====== Textauszug

Alle die über ihn schlimme Dinge geschrieben haben, als es schien,
er würde zu Netanjahus Koalition kriechen, sind durch die
kürzliche Enthüllung der Aqaba-Friedens-Initiative widerlegt
worden.
Die Herrscher von
Ägypten, Jordanien und Israel hatten sich im Geheimen getroffen und
baten Herzog, sich der Koalition von Netanjahu anzuschließen, um
den Frieden möglich zu machen. Herzog wurde von Netanjahu getäuscht
und stimmte zu. Er verhielt sich auch unter dem Sturm von
verächtlichen Reaktionen still. Das zeigt, dass er anständig und
verantwortlich war.

============

▸ **Aufgabe**
Wen baten die Herrscher von Ägypten, Jordanien und Israel laut dem Textauszug, sich der Koalition von Netanjahu anzuschließen? Die Datensätze spielen hierfür keine Rolle.

====== Angezeigte Daten

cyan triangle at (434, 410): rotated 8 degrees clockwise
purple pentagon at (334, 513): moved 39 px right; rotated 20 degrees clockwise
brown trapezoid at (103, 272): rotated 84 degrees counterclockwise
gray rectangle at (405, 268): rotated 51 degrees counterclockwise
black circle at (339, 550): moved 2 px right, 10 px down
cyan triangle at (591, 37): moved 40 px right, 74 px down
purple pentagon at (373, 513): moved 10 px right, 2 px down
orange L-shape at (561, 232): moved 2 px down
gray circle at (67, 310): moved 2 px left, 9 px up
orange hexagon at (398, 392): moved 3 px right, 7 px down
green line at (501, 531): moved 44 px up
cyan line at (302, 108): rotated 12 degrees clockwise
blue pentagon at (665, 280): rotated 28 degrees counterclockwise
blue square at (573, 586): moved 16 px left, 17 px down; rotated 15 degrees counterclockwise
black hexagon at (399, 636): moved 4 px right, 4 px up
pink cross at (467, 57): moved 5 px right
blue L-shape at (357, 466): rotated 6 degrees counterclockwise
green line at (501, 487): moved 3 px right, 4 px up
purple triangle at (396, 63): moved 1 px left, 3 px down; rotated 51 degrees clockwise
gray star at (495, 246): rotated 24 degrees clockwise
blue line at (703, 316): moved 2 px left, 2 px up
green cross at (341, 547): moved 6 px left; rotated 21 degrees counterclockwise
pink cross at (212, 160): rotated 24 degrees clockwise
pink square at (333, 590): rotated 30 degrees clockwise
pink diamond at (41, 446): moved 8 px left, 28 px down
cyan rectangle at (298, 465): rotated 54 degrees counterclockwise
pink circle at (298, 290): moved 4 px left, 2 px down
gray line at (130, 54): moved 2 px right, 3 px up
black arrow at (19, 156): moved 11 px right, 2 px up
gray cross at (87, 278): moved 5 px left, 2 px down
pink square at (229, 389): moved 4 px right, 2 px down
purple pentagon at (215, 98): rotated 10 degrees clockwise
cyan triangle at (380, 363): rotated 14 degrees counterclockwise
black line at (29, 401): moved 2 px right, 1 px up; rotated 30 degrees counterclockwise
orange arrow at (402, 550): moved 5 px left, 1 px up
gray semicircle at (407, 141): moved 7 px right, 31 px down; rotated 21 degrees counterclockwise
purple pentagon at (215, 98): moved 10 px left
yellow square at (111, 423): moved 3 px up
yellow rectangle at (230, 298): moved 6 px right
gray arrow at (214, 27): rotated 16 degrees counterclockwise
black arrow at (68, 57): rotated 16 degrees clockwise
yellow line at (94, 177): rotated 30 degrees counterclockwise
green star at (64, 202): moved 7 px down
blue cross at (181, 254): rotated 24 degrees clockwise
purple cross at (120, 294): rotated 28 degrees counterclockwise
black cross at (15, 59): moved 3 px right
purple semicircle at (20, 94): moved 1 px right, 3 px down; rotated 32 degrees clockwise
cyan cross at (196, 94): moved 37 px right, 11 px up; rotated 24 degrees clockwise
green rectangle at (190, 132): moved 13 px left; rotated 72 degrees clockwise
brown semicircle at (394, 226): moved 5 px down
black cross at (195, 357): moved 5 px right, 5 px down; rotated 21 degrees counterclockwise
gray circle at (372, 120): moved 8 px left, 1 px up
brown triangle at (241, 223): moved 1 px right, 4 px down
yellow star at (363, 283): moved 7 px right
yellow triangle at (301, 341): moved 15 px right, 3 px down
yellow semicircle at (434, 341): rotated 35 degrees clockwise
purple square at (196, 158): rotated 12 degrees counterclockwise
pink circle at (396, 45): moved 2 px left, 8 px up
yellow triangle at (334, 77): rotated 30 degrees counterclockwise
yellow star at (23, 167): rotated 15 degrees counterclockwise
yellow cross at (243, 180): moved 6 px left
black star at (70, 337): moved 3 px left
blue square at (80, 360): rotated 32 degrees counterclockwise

============

▸ **Antwort**
Herzog.